I’ve lost count of how many reporters I’ve talked to today for the San Diego Waves’ media blitz. I, along with other front office executives, have made ourselves available to the press for questions about the new NBA expansion team, our draft prospects, and the upcoming first season. My canned responses have started losing their shine. The more tired I get, the more I feel like the jock still wet from the shower, no compunction giving half-naked interviews, and less like the guy in the suit scoping talent and making multimillion-dollar decisions. Thank God this is the last of the day.
“It’s your old network,” Marla says with a smile. “SportsCo.”
I stare at her, my heart banging against my rib cage. I’m holding my breath like some lovesick chick waiting to hear Avery’s name. She texted me congratulations when my position was announced, but didn’t really engage much beyond that, even when I tired. Not that I’ve tried much. She asked for space, and I’ve given it to her. Though I’m not sure how much longer I can hold out. We only worked in close proximity for three weeks, and we only had one night, but I miss everything about her. I lick my lips before I ask the next question.

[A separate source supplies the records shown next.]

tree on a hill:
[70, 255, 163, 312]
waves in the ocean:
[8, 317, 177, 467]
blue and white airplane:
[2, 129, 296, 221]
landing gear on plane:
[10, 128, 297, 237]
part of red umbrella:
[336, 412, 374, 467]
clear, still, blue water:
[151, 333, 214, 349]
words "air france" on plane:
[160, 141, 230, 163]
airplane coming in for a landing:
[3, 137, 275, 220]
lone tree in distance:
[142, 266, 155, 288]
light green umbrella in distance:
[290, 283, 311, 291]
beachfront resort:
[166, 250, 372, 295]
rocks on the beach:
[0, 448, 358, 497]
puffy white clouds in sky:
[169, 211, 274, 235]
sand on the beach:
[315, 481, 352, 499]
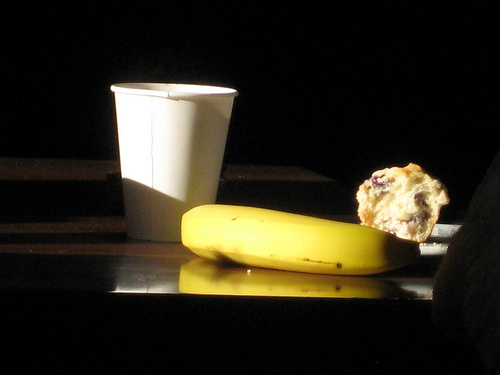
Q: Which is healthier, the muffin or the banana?
A: The banana is healthier than the muffin.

“Oh yeah? And uh . . . who’d they send for the interview?”
“Huh? O
h. Lemme see.” Marla trails her finger down the screen until she reaches the bottom. “Mike Dunlov is the reporter from SportsCo. Ring a bell?”

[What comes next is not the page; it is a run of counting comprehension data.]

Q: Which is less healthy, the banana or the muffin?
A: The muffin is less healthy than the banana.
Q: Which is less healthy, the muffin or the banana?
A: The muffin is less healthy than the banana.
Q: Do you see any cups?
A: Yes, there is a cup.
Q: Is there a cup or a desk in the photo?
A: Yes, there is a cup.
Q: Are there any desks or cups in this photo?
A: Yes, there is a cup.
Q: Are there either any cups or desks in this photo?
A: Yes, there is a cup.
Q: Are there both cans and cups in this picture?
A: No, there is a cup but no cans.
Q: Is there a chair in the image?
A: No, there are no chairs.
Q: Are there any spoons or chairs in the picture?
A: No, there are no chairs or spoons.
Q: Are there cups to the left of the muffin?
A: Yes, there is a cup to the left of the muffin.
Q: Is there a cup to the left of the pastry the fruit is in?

“Sheesh.” I suck my teeth. “A bell? No, more like a gong. I can’t stand that guy.”
Disappointment settles on my shoulders, but I square them, refusing to droop. When she’s ready she’ll come. Avery’s too strong-willed for me to force the issue. We had our night. She knows how good we are together. She needs time to heal, and I’m giving it to her. That’s the thing with a full-court press. You have to know when to apply it, and when to let up, or it’s useless.

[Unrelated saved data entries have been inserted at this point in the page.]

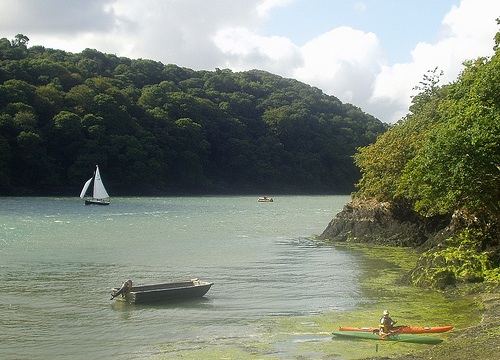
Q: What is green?
A: Trees.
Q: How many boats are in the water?
A: Four.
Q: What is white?
A: A sailboat.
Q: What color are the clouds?
A: White.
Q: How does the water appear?
A: Calm.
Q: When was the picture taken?
A: Daytime.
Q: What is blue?
A: Sky.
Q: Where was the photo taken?
A: On a calm river.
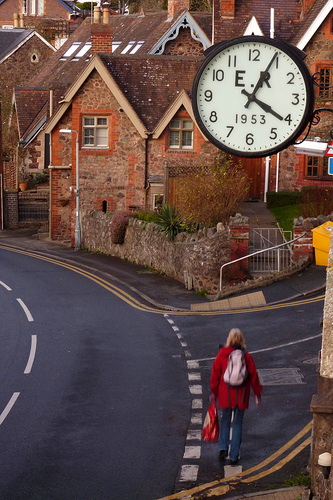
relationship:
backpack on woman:
[222, 349, 247, 385] [204, 327, 263, 463]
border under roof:
[157, 29, 202, 53] [76, 13, 208, 52]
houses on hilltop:
[16, 2, 315, 273] [6, 191, 328, 364]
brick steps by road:
[18, 190, 48, 228] [0, 243, 327, 499]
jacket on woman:
[209, 345, 259, 411] [204, 327, 263, 463]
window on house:
[82, 113, 111, 146] [36, 29, 221, 266]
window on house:
[167, 118, 193, 149] [42, 50, 263, 246]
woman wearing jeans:
[204, 327, 263, 463] [212, 397, 247, 466]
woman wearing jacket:
[204, 327, 263, 463] [204, 343, 265, 404]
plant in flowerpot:
[14, 170, 32, 182] [17, 184, 27, 192]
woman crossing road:
[209, 329, 263, 466] [0, 243, 327, 499]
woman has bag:
[209, 329, 263, 466] [202, 398, 220, 443]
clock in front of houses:
[187, 35, 317, 157] [6, 22, 192, 250]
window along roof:
[82, 114, 109, 148] [3, 10, 188, 113]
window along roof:
[169, 118, 194, 148] [3, 10, 188, 113]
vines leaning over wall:
[105, 204, 127, 243] [76, 198, 233, 293]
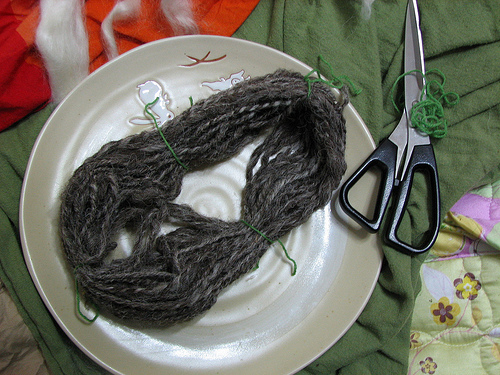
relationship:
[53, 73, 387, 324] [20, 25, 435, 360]
yarn on plate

When there’s a faint knock at the suite door, Marla disappears from the sitting room to answer. I look up, grinning at Jerry, the cameraman who danced with Sadie that night.
“How you doing?” I stand and wait for him to shift enough of his equipment to shake my hand.
“Good, Deck,” Jerry replies with a smile. “Congratulations on all of this.”
“Thanks, man. I . . .”
The words disintegrate from my lips and from my mind when Avery, not Mike Dunlov, walks into the sitting room with Marla. She looks beautiful as usual, but her hair is different. It’s curly, the way I told her I like it. The way it was the day we met in the locker room. She gives me her professional smile, but there’s a glint in her eyes that says she knows what I look like under this suit. We are intimately acquainted, and the closer she gets, the thicker the air becomes with our knowledge of each other. Unspoken, the memory of our moans, our rough fucking, our tenderness charges the air, and even though we’re having a silent conversation, it becomes obvious that Marla and Jerry sense something.
“Uh . . .” Jerry’s eyes move between Avery and me staring at each another. “Where should I set up the camera and lighting kit?”
His question jars Avery, setting her into motion. She assesses the room and directs Jerry. She doesn’t look at me again until everything is set up and we’re ready to begin. We maintain a friendly formality, just starched enough to be professional, but with the ease of former colleagues. I answer her questions patiently, forcing myself not to stare at her breasts, or the way her waist cinches, or the length of her legs. I don’t stare at those things, but I know they’re there. I remember what she looks like and I’m hard as a motherfucker by the end of the interview. To avoid the awkwardness of my hard-on, I stay seated when we’re done and Jerry walks over to shake my hand.